Exercise objective: Give back all of the data exactly as it stands, with the pictures removed.
# # # #
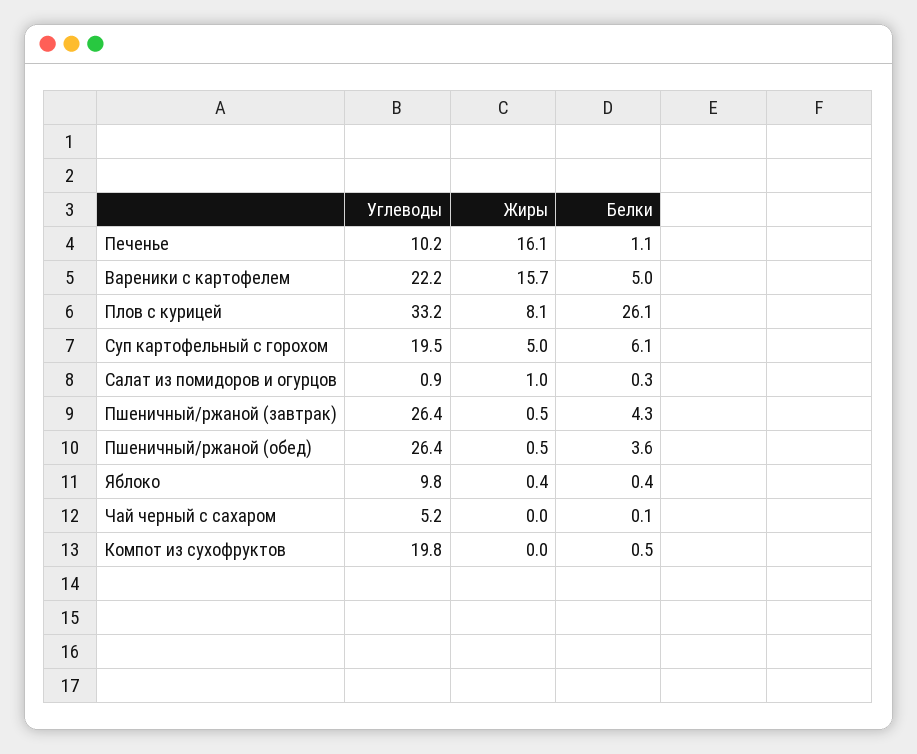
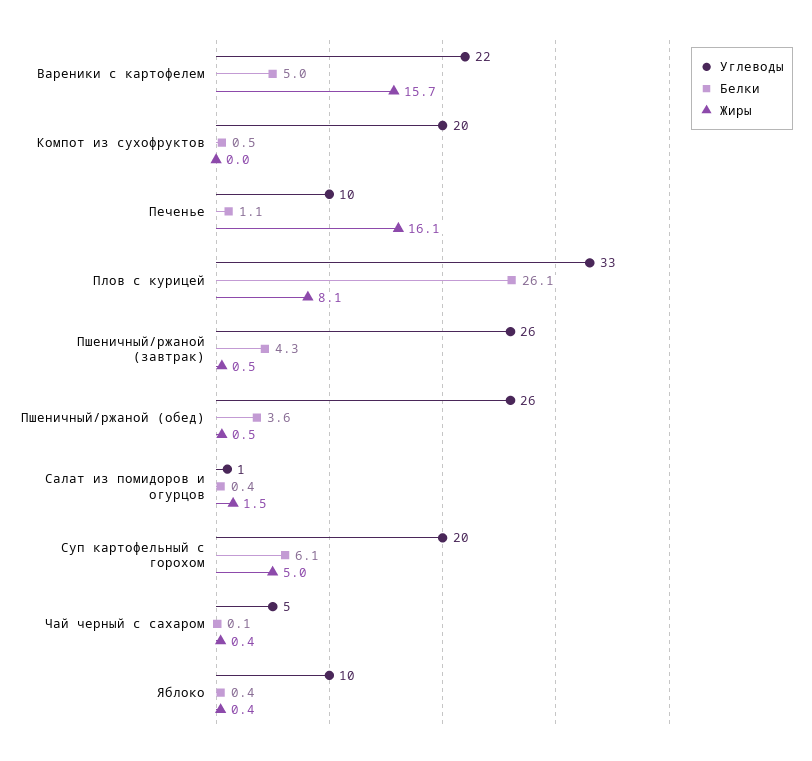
  {
    "Углеводы": {
      "Печенье": 10.2,
      "Вареники с картофелем": 22.2,
      "Плов с курицей": 33.2,
      "Суп картофельный с горохом": 19.5,
      "Салат из помидоров и огурцов": 0.9,
      "Пшеничный/ржаной (завтрак)": 26.4,
      "Пшеничный/ржаной (обед)": 26.4,
      "Яблоко": 9.8,
      "Чай черный с сахаром": 5.2,
      "Компот из сухофруктов": 19.8
    },
    "Жиры": {
      "Печенье": 16.1,
      "Вареники с картофелем": 15.7,
      "Плов с курицей": 8.1,
      "Суп картофельный с горохом": 5,
-     "Салат из помидоров и огурцов": 1,
+     "Салат из помидоров и огурцов": 1.5,
      "Пшеничный/ржаной (завтрак)": 0.5,
      "Пшеничный/ржаной (обед)": 0.5,
      "Яблоко": 0.4,
-     "Чай черный с сахаром": 0,
+     "Чай черный с сахаром": 0.4,
      "Компот из сухофруктов": 0
    },
    "Белки": {
      "Печенье": 1.1,
      "Вареники с картофелем": 5,
      "Плов с курицей": 26.1,
      "Суп картофельный с горохом": 6.1,
-     "Салат из помидоров и огурцов": 0.3,
+     "Салат из помидоров и огурцов": 0.4,
      "Пшеничный/ржаной (завтрак)": 4.3,
      "Пшеничный/ржаной (обед)": 3.6,
      "Яблоко": 0.4,
      "Чай черный с сахаром": 0.1,
      "Компот из сухофруктов": 0.5
    }
  }

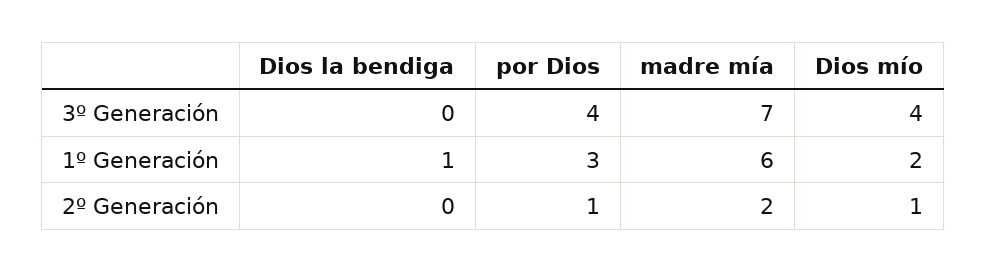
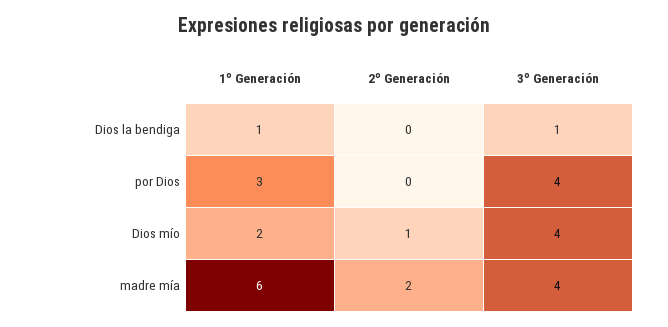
  {
    "Dios la bendiga": {
-     "3º Generación": 0,
+     "3º Generación": 1,
      "1º Generación": 1,
      "2º Generación": 0
    },
    "por Dios": {
      "3º Generación": 4,
      "1º Generación": 3,
-     "2º Generación": 1
+     "2º Generación": 0
    },
    "madre mía": {
-     "3º Generación": 7,
+     "3º Generación": 4,
      "1º Generación": 6,
      "2º Generación": 2
    },
    "Dios mío": {
      "3º Generación": 4,
      "1º Generación": 2,
      "2º Generación": 1
    }
  }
# # # #
Exercise result:
  {
    "Углеводы": {
      "Печенье": 10.2,
      "Вареники с картофелем": 22.2,
      "Плов с курицей": 33.2,
      "Суп картофельный с горохом": 19.5,
      "Салат из помидоров и огурцов": 0.9,
      "Пшеничный/ржаной (завтрак)": 26.4,
      "Пшеничный/ржаной (обед)": 26.4,
      "Яблоко": 9.8,
      "Чай черный с сахаром": 5.2,
      "Компот из сухофруктов": 19.8
    },
    "Жиры": {
      "Печенье": 16.1,
      "Вареники с картофелем": 15.7,
      "Плов с курицей": 8.1,
      "Суп картофельный с горохом": 5,
-     "Салат из помидоров и огурцов": 1,
+     "Салат из помидоров и огурцов": 1.5,
      "Пшеничный/ржаной (завтрак)": 0.5,
      "Пшеничный/ржаной (обед)": 0.5,
      "Яблоко": 0.4,
-     "Чай черный с сахаром": 0,
+     "Чай черный с сахаром": 0.4,
      "Компот из сухофруктов": 0
    },
    "Белки": {
      "Печенье": 1.1,
      "Вареники с картофелем": 5,
      "Плов с курицей": 26.1,
      "Суп картофельный с горохом": 6.1,
-     "Салат из помидоров и огурцов": 0.3,
+     "Салат из помидоров и огурцов": 0.4,
      "Пшеничный/ржаной (завтрак)": 4.3,
      "Пшеничный/ржаной (обед)": 3.6,
      "Яблоко": 0.4,
      "Чай черный с сахаром": 0.1,
      "Компот из сухофруктов": 0.5
    }
  }

  {
    "Dios la bendiga": {
-     "3º Generación": 0,
+     "3º Generación": 1,
      "1º Generación": 1,
      "2º Generación": 0
    },
    "por Dios": {
      "3º Generación": 4,
      "1º Generación": 3,
-     "2º Generación": 1
+     "2º Generación": 0
    },
    "madre mía": {
-     "3º Generación": 7,
+     "3º Generación": 4,
      "1º Generación": 6,
      "2º Generación": 2
    },
    "Dios mío": {
      "3º Generación": 4,
      "1º Generación": 2,
      "2º Generación": 1
    }
  }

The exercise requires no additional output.